Hope licked his lips. “I’m thinking I don’t know whether I should offer you a chair, or report you to the Guardians.”

She laughed again. “You have a better sense of humor than Pirius, that’s for sure. I think I like you, Tuta.”

He asked hesitantly, “And is it true?”

“Is what true?”

“That you are” — he glanced around and spoke quietly — “immortal?”

“Oh, I doubt that very much. I just haven’t gotten around to dying yet.”

“Why are you here? And how are you here?”

“As it happens I played a major part in initiating this project in the first place — as Pirius ought to have told you, though I doubt he understood it himself, Pirius or his bed warmer, those poor baffled children. I’ve come here to see the climax of what I started. I think I’m entitled to that much. As to how I got here, I leaned on Nilis to arrange it.
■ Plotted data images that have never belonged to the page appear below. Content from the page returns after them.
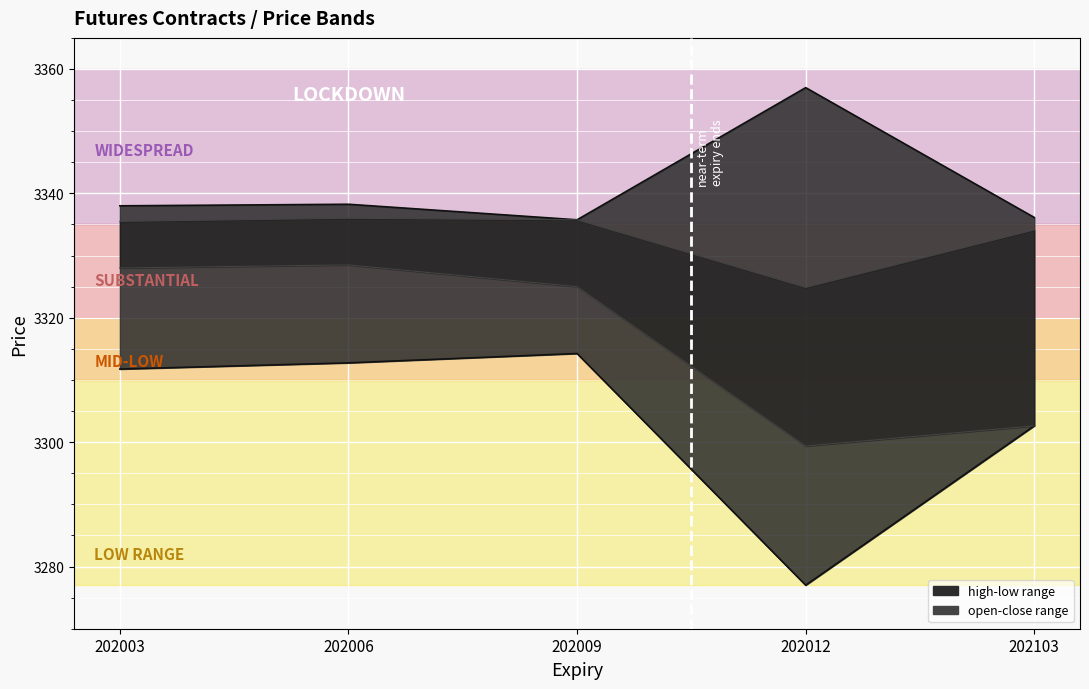

At which label does low reach its peak?

202009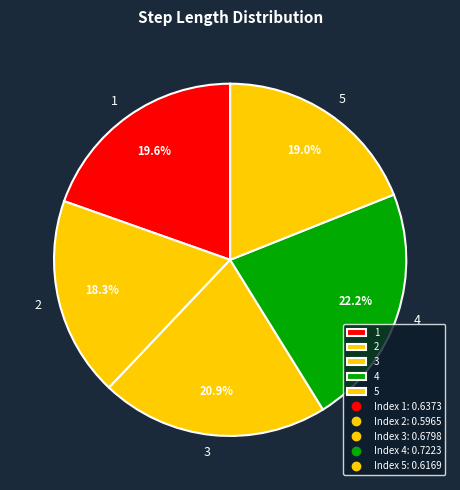

To the nearest percent, what is the average slice percentage?

20%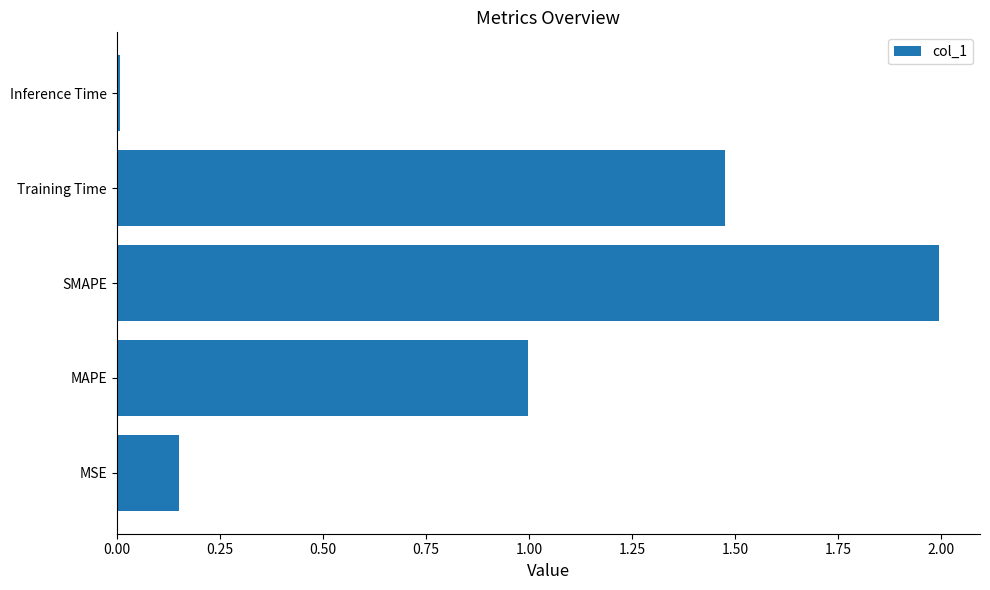

Rank the categories by value from lowest to highest.

Inference Time, MSE, MAPE, Training Time, SMAPE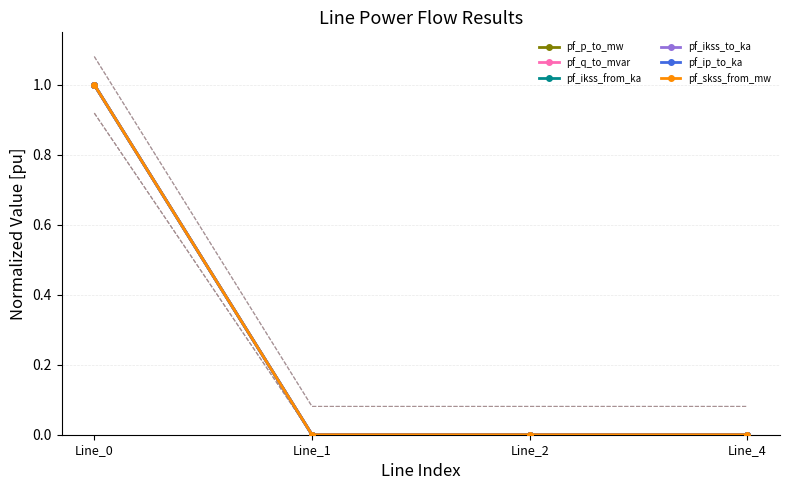

What is the difference between the maximum and second lowest values in the pf_ikss_to_ka series?

1.0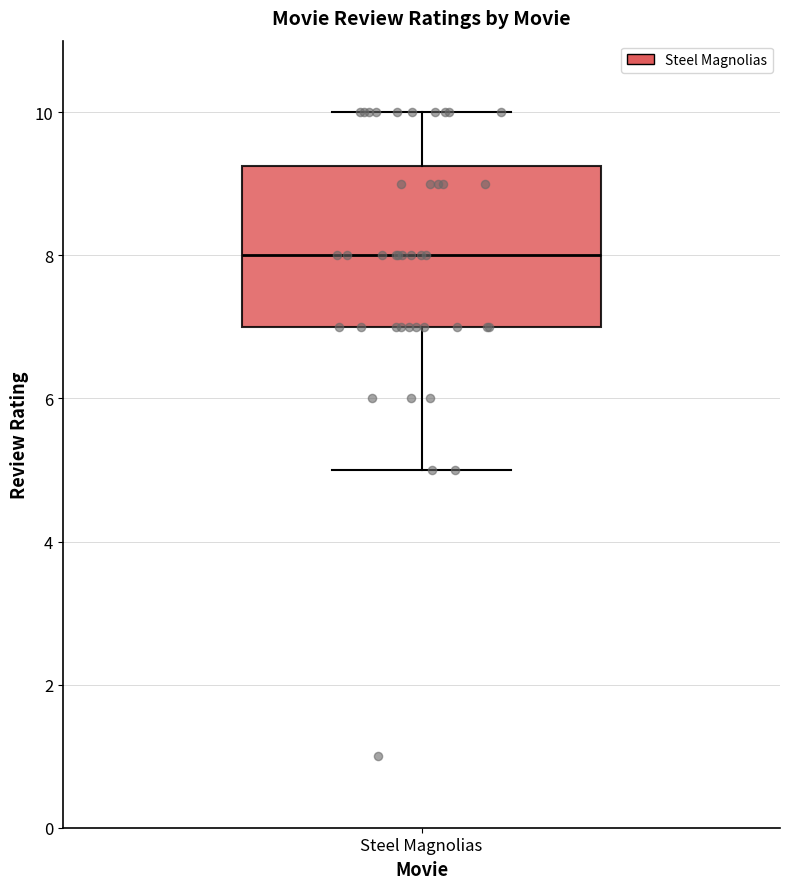

Transcribe this box plot: give where the median line is, the range the box spans, and where the two whiskers end, as read against the y-axis. The values are not printed on the chart, so give them approximately, as read against the axis.

median 8.0, box 7.0 to 9.2, whiskers 5.0 to 10.0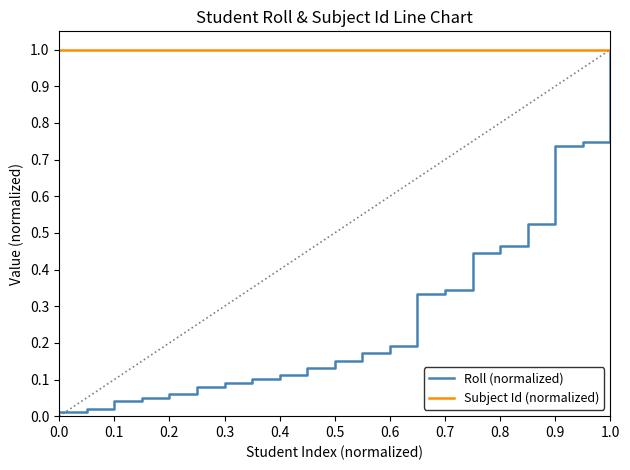

Which series has the largest total across all categories?

Subject Id (normalized)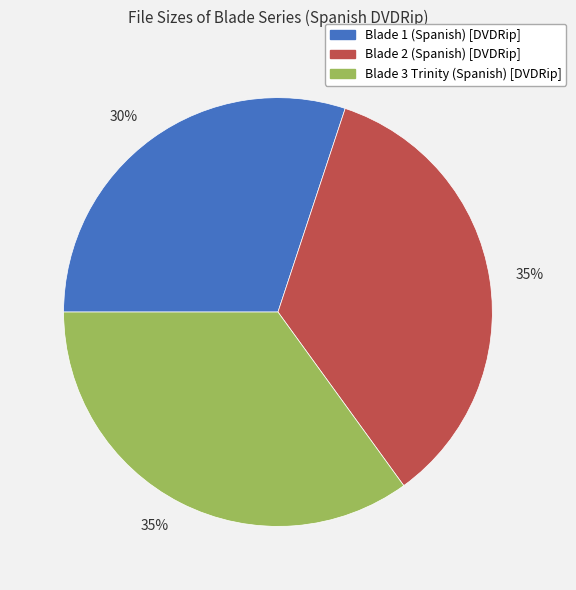

Count the number of slices in the pie.

3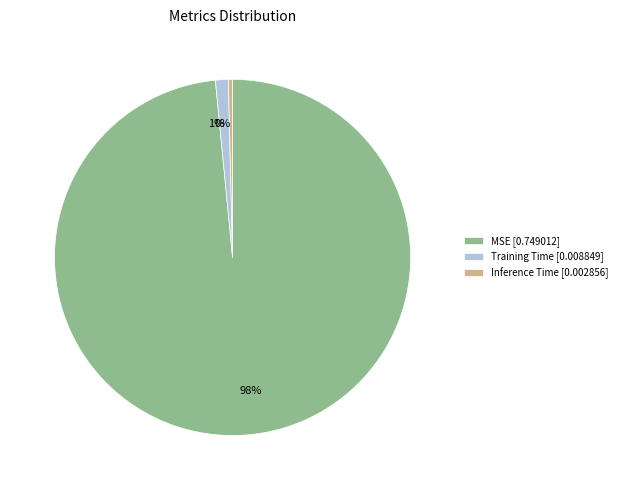

Is the sum of 98% and 1% greater than half?

Yes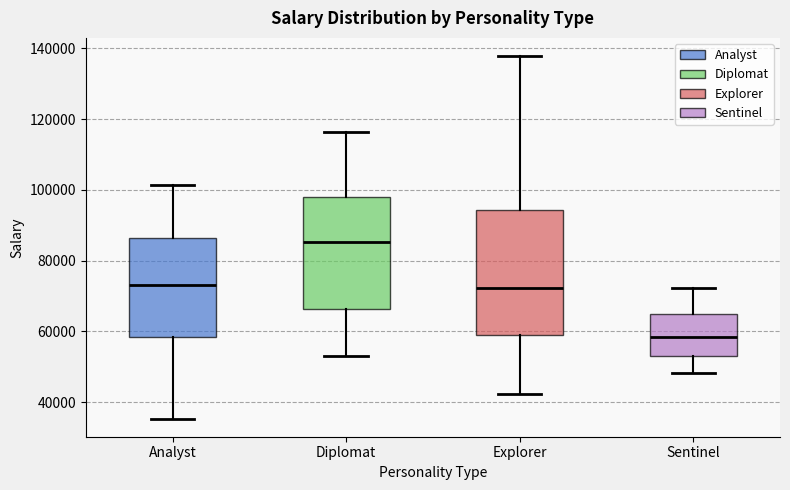

Where is the lower edge of the box for Diplomat on the y-axis? The values are not printed on the chart, so give them approximately, as read against the axis.

66000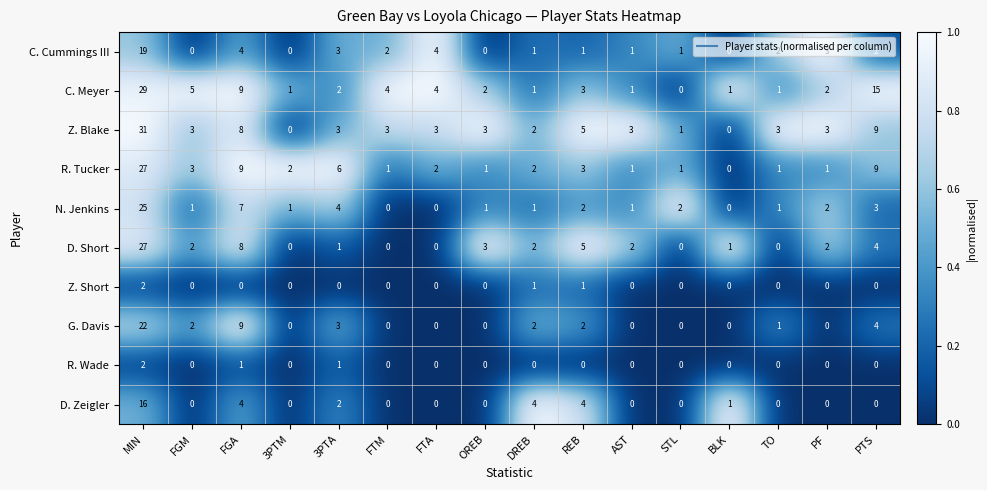

Is it true that N. Jenkins equals 1 at AST?

True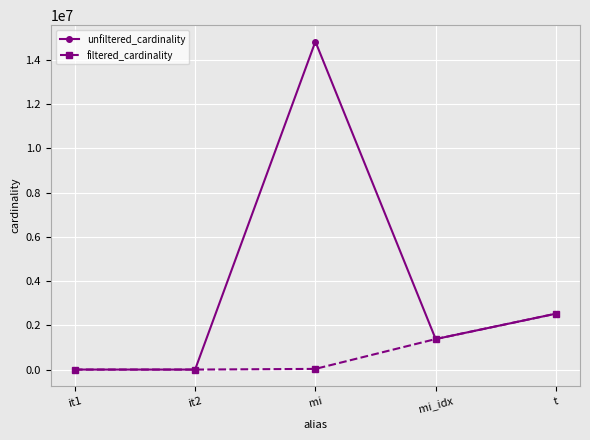

The value of filtered_cardinality at it1 is 1. True or false?

True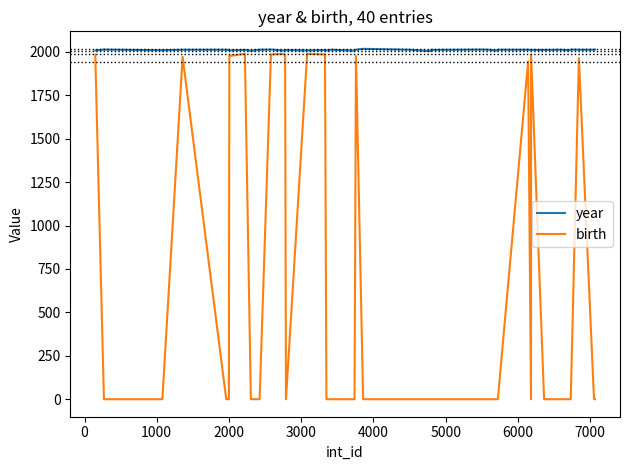

Count the number of categories in the chart.

40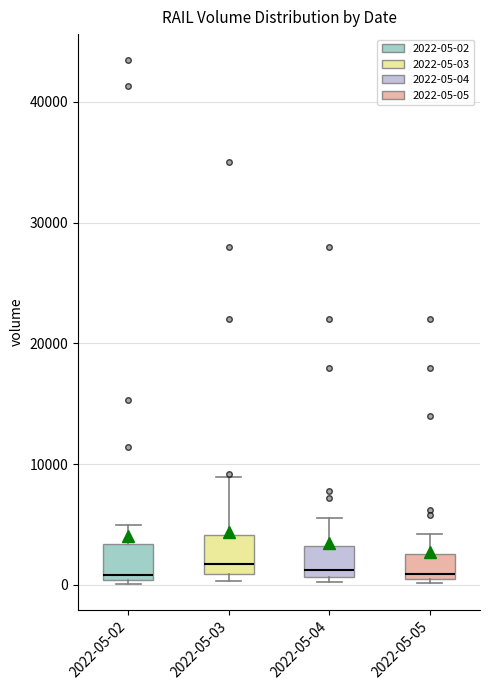

Reading left to right, read every box against the y-axis: the position of its median line, the range the box covers, and the ends of its whiskers. The values are not printed on the chart, so give them approximately, as read against the axis.

2022-05-02: median 1000, box 0 to 3000, whiskers 0 to 5000
2022-05-03: median 2000, box 1000 to 4000, whiskers 0 to 9000
2022-05-04: median 1000 (just above the box's lower edge), box 1000 to 3000, whiskers 0 to 6000
2022-05-05: median 1000, box 0 to 3000, whiskers 0 (just below the box's lower edge) to 4000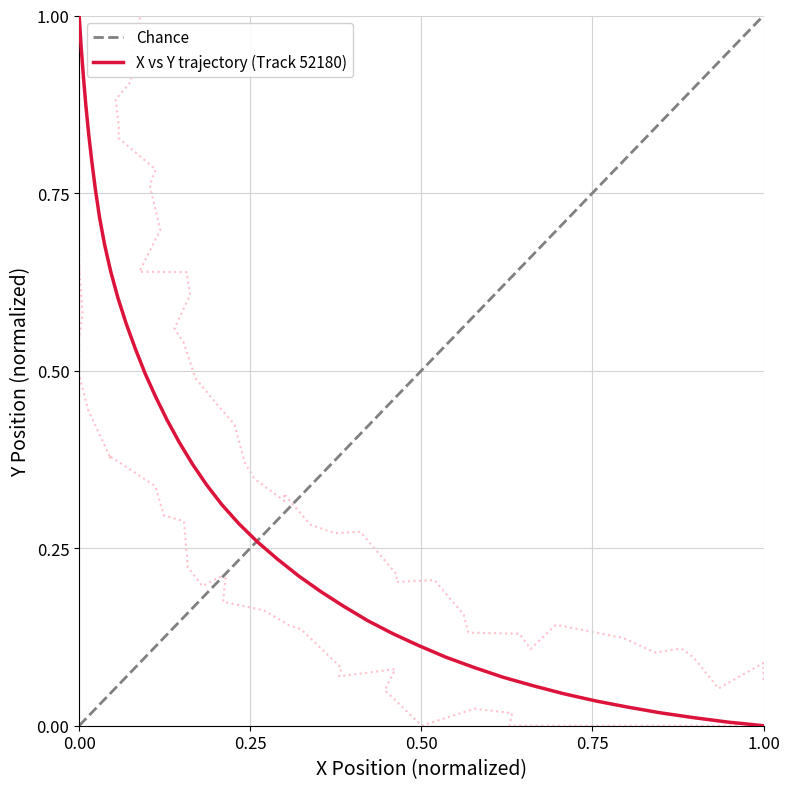

Does the chart have visible grid lines?

Yes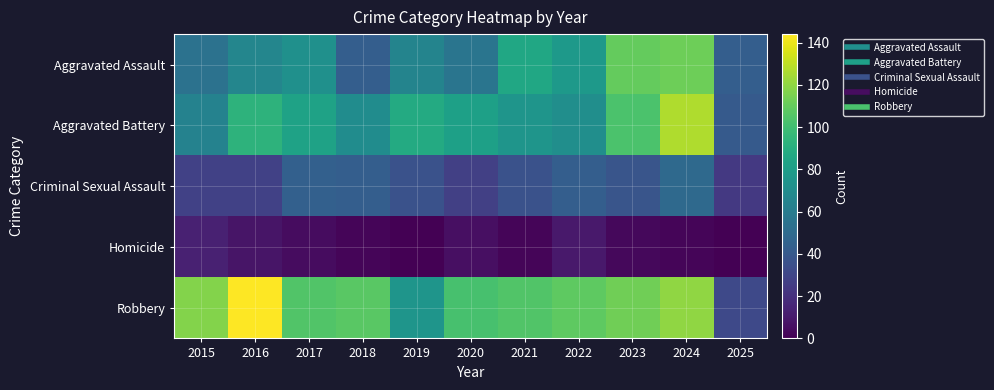

At 2020, list the series in order from largest to smallest.

Robbery, Aggravated Battery, Aggravated Assault, Criminal Sexual Assault, Homicide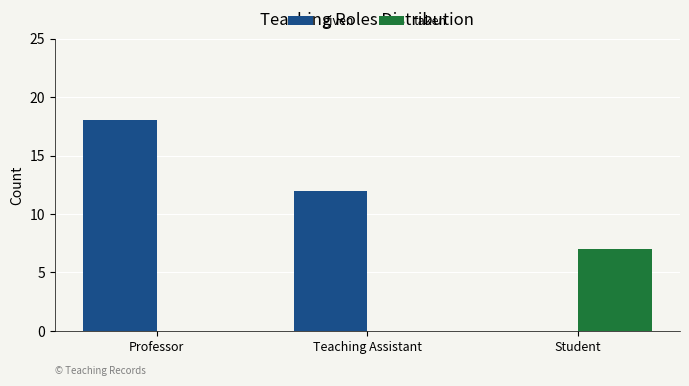

What is the maximum value shown in the chart?

18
Even so detached a Commissary as that bumbling oaf can still pull strings.”

“Where is the Commissary?”

“Frankly he was getting so anxious he was making a nuisance of himself, and the officer in command of the room sent him away. But he was distracted anyway. He’s still analyzing his fragments of data about Chandra, still seeking to discern what he calls its ’true nature.’ No doubt you know about that. But of course Chandra’s importance to the Xeelee is all that counts. And if we get a chance, we should smash it, simple as that. That’s why I supported this project in the first place. If it were up to me I would stop Nilis’s pointless rootling. All he is likely to find is a reason to pull our punches, and what use would that be?”

If this woman was one-tenth as old as Pirius’s unbelievable claims, then she must have seen so much, lived so much: Hope’s imagination failed as he tried to grasp what that must mean. “I wouldn’t have thought you would care what happens today, one way or another.”

“It’s a significant day in the long history of mankind, Tuta, whichever way it turns out. And I intend to be here to see it, triumph or disaster — or, more likely and a lot more fun, a bit of both — eh?” And she opened that hideous mouth again.

A bustling form emerged onto one of the higher walkways. It was Nilis himself, back despite his banishment. The Commissary recognized Hope and summoned him with a wave. Hope climbed a staircase, and found himself, dauntingly, on the balcony with Marshal Kimmer himself.